### [Testo fornito]
Più le dimensioni di un
agglomerato di persone che per varie ragioni devono vivere vicine crescono, più
i problemi aumentano. Ad un certo punto si arriva addirittura a un limite biologico dell’essere umano. Noi, pur
come individui sociali, siamo infatti capaci di poche decine di relazioni profonde.
Considerate ad esempio la
situazione che si crea quando in piazza S. Pietro il Papa si affaccia,
all’Angelus della domenica, e si rivolge alle migliaia di persone convenute ad
ascoltarlo, dabbasso. Per la folla che sta giù il Papa è oggetto di una
relazione profonda. Ciascuno/a ha un
posto per lui nel proprio cuore. Ma il Papa che cosa vede lì sotto? Un cervello
elettronico che guidasse un automa come se ne stanno cominciando a costruire
eseguirebbe probabilmente una scansione ad alta definizione di ogni singolo
individuo nella piazza, archiviando per ognuno una piccola biblioteca di dati.

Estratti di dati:
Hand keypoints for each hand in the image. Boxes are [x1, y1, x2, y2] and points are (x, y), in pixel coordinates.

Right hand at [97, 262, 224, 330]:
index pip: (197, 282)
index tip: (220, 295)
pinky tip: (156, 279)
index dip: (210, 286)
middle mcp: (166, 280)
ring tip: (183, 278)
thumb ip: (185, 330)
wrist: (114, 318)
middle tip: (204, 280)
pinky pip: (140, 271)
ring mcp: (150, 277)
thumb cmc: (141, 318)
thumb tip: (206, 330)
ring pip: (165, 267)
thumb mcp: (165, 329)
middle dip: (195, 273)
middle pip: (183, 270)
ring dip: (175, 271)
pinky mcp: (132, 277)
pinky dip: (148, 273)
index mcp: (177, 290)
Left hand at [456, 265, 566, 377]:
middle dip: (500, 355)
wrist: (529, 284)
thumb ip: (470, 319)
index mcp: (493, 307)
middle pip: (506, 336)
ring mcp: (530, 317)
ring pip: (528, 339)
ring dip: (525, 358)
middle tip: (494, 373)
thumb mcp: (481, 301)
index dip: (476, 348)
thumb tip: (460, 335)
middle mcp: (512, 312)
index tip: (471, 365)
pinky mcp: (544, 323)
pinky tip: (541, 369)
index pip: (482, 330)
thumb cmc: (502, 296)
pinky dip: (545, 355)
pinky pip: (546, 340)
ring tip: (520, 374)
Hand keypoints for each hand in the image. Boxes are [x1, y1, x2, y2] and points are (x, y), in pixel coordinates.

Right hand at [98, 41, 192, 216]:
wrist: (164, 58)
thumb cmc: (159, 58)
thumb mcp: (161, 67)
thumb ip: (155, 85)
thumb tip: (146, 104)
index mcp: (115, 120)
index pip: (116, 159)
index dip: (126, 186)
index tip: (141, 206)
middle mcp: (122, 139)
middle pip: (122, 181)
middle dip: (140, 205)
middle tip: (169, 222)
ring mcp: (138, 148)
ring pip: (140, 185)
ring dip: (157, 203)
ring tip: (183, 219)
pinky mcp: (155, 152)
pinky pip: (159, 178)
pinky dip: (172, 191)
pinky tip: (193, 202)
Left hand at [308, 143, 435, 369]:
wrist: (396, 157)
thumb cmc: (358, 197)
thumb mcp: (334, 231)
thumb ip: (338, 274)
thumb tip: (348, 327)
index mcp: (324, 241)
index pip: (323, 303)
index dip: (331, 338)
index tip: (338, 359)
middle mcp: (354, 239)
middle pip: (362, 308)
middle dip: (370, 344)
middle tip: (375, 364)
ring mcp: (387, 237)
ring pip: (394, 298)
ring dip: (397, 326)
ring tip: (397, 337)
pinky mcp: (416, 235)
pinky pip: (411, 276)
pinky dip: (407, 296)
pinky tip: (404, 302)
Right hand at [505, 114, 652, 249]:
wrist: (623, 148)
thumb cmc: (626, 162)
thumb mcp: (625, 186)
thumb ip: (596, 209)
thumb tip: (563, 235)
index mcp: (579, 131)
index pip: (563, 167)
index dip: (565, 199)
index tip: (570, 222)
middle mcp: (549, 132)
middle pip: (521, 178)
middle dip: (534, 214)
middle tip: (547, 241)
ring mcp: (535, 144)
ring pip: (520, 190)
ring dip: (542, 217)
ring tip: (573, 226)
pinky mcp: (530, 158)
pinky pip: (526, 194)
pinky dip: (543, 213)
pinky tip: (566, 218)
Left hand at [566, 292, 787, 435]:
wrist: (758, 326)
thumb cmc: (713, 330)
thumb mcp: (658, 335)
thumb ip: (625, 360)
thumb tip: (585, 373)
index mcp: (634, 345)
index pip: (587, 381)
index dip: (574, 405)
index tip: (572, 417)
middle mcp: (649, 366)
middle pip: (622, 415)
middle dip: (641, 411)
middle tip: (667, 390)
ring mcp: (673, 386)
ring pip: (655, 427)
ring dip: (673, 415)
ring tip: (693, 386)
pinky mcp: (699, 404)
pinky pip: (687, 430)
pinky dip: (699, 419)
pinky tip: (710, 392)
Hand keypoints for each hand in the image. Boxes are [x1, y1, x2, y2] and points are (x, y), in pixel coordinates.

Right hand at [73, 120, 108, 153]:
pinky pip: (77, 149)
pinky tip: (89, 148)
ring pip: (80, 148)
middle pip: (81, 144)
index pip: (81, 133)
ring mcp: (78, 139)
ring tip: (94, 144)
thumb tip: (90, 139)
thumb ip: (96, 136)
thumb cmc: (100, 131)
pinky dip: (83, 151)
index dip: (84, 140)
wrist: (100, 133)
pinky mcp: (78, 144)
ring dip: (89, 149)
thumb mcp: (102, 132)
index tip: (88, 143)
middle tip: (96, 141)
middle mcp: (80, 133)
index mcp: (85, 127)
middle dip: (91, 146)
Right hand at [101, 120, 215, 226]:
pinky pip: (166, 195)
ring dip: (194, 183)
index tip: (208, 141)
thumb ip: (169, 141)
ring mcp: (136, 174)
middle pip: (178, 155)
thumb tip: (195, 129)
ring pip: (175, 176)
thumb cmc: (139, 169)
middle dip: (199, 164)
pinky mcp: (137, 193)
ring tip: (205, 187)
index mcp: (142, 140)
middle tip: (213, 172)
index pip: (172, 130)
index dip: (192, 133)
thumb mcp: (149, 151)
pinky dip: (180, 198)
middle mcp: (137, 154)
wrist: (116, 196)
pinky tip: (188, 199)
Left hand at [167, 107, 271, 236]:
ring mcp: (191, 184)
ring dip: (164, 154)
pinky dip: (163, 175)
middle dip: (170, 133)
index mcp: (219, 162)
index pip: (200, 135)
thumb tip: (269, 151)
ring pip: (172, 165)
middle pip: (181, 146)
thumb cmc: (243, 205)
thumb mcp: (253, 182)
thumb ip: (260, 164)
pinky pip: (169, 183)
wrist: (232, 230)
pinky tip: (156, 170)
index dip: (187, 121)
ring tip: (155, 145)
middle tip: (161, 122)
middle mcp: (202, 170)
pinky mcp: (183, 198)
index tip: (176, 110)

### [Domande sul materiale]
• a. Per favore, indica se ciascuna affermazione concorda con il testo sulle relazioni umane, rispondendo sì o no e citando alla lettera le parole del testo che lo stabiliscono.
(i) L’essere umano è capace di poche decine di relazioni profonde.
(ii) Il Papa si affaccia su piazza S. Pietro all’Angelus del sabato.
(iii) Per la folla in piazza il Papa è oggetto di una relazione superficiale.
• b. Riprendi il testo sulle relazioni umane e portalo avanti per qualche frase dopo l’ultima frase mostrata.

### [Risposte attese]
• a.
(i) Sì: "siamo infatti capaci di poche decine di relazioni profonde"
(ii) No: "all’Angelus della domenica"
(iii) No: "Per la folla che sta giù il Papa è oggetto di una relazione profonda."

• b.
Un essere umano non funziona così. Guarda in basso e vede una folla indistinta. Il Papa per la folla è un fattore di unità. Ma il Papa, essere
umano, non è in grado biologicamente
di far entrare ciascuno di quelli che lo ascoltano nel proprio cuore.
Naturalmente le folle hanno sviluppato delle tecniche per rendersi presenti
alle loro figure di riferimento, e lo fanno appunto agendo come una sola persona, manifestando gli stessi pensieri, gridando in coro le stesse parole, cantando in coro gli stessi canti. Una grande
folla può effettivamente restare nel cuore di un Papa. Penso che questo sia
accaduto al papa Giovanni Paolo 2° nel corso del suo quinto viaggio apostolico, che nel 1979 fece
in Irlanda. Ci fu uno straordinario incontro con una folla di giovani, di
enorme impatto emotivo, per i canti, per l’atmosfera generale, per l’aspetto e
l’entusiasmo delle persone, tanti giovani che accoglievano un giovane Papa, e via dicendo, tanto che io, pur
avendolo visto solo in televisione, me lo ricordo ancora bene e mi ci commuovo.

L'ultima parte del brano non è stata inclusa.